Issue affecting authoring and specific kinds of assessments in U.S.-East-1
Incident Report for Learnosity
Postmortem

On 2024-04-30, Learnosity suffered a service interruption in the AMER (US East-1) region that affected a subset of customers. The incident began at 12:52 UTC and was resolved at 14:18 UTC, lasting 1 hour and 26 minutes.  We apologize for the impact that this had on our valued customers and learners.  We have learned, and will continue to learn, from this incident and have taken steps to ensure this issue doesn’t repeat.

Details of Incident

Performance issues were initially detected by our Site Reliability Engineering team, who executed our escalation process in raising Tier1 and subsequently Tier2 in short order.

While assessment and authoring load were typical, we saw a massive spike in Data API activity from a single client. This was limited to the get_/itembank endpoints set typically used for authoring. The single client had never used these Data API endpoints before, went from zero to equal to all other clients combined in a short period of time.

This is a particularly laborious query necessary for authoring use. Calling this at such a high volume and frequency created a hotspot and contention on the cluster of four itembank delivery databases, which handle a subset of customers. When we’re under high volume of typical traffic we operate on about 30% peak database load. The atypical traffic outlined above put the databases at full capacity.

While all of our assessment critical systems auto scale, the itembank delivery databases are over provisioned to have significant headroom, and as such don’t auto scale. Auto scaling of database instances can introduce a risk if anything goes wrong while scaling, and as such when designing the system our team determined manual scaling of these itembank delivery databases was the more reliable option.

This atypical activity led to resource starvation of the Data API, with knock-on effects to the assessments stack. Data API impacts included limiting access to authoring and session data, as well as slowing down session scoring and follow-on dispatching of scoring events via Learnosity Firehose.

During the incident, we experienced degraded performance with up to 30% of requests not succeeding. Assessment impacts included cases where the Data API was used in assessment delivery, and in some cases limited new initializations (i.e. starting a test).
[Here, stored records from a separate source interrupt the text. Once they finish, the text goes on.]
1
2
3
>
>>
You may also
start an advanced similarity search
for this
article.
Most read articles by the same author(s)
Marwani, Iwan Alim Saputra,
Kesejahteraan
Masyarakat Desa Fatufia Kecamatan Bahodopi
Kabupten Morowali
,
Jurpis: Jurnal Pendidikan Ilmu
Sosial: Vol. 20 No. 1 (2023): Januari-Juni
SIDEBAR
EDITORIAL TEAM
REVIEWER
For the avoidance of doubt, all save and submit calls were successful without data loss.

Resolution

Once the atypical traffic was identified, temporary request rate limits were put in place to allow our remediation efforts to quickly scale to support the increased level of activity and process backlog. Once all services were again operating at optimal levels, the temporary request limits were removed.

Additional Analysis and Prevention

We are making the following changes as a result of this operational event, to prevent this from happening again.
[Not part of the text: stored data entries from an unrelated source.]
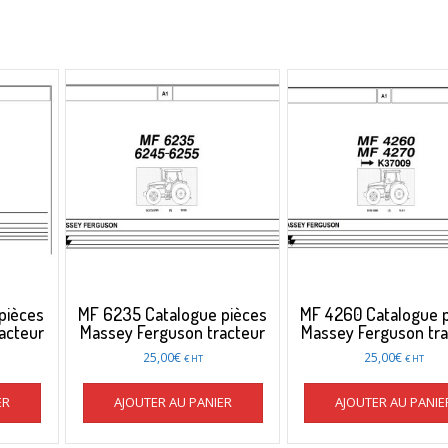
pièces
MF 6235 Catalogue pièces
MF 4260 Catalogue 
acteur
Massey Ferguson tracteur
Massey Ferguson tra
25,00
€
25,00
€
€ HT
€ HT
ER
AJOUTER AU PANIER
AJOUTER AU PANIE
  • We identified that the baseline rate limit configured for the itembank endpoints was not appropriate - and have reviewed and configured this appropriately.
  • We are reviewing improvements and resource allocations of the Data API to handle atypical usage patterns and increase resilience.
  • We are continuing to perform analysis to determine what other preventative measures are appropriate to implement.
Posted May 01, 2024 - 23:09 EDT

Resolved
As of 15:00 UTC, we are closing this incident as resolved. The availability and performance of the Data API and downstream systems in US-East-1 has been restored and operating correctly for 30 minutes.

Learnosity Support and Systems Engineering teams will follow up with a post mortem once we have completed root cause analysis and finalized any next steps or preventative measures required.

Please reach out if you have any questions or concerns.
Posted Apr 30, 2024 - 11:24 EDT
Monitoring
As of 14:30 UTC, we have addressed an issue primarily affecting Data API use. Error rate has reduced to zero, all newly submitted sessions are scoring immediately, and the backlog of sessions awaiting scoring is cleared. The Firehose service queue is clearing quickly dispatching information about recently scored sessions.

Learnosity Support and Systems Engineering teams are continuing to actively investigate the issue, and will follow on with an update and resolution as soon as possible.
Posted Apr 30, 2024 - 10:54 EDT
Update
As of 13:45 UTC, we are investigating an issue with the availability of authoring and assessment content in the US-East-1 region. This issue is also impacting analytics, with degraded performance of Reports and select Data API endpoints that require content, such as the Session Detail by Item report and Data API item bank and scoring endpoints.

We will continue to update this incident as we learn more.

Learnosity Support and Systems Engineering teams are continuing to actively investigate the issue, and will follow on with an update and resolution as soon as possible.
Posted Apr 30, 2024 - 09:49 EDT
Investigating
We are currently experiencing an issue affecting the availability of newly authored and edited content. This is also having a ripple effect on assessments dynamically retrieving content, such as adaptive and on-the-fly assessments.

We are investigating and will update this record as soon as we learn more.
Posted Apr 30, 2024 - 09:29 EDT
This incident affected: AMER || Analytics (Loading and rendering of reports, Availability of session information), AMER || Assessment (Loading and rendering of Items/Questions/Features), AMER || Data Centric (Scoring endpoint, Firehose), and AMER || Authoring (Creating and saving of Items/Activities/Tags).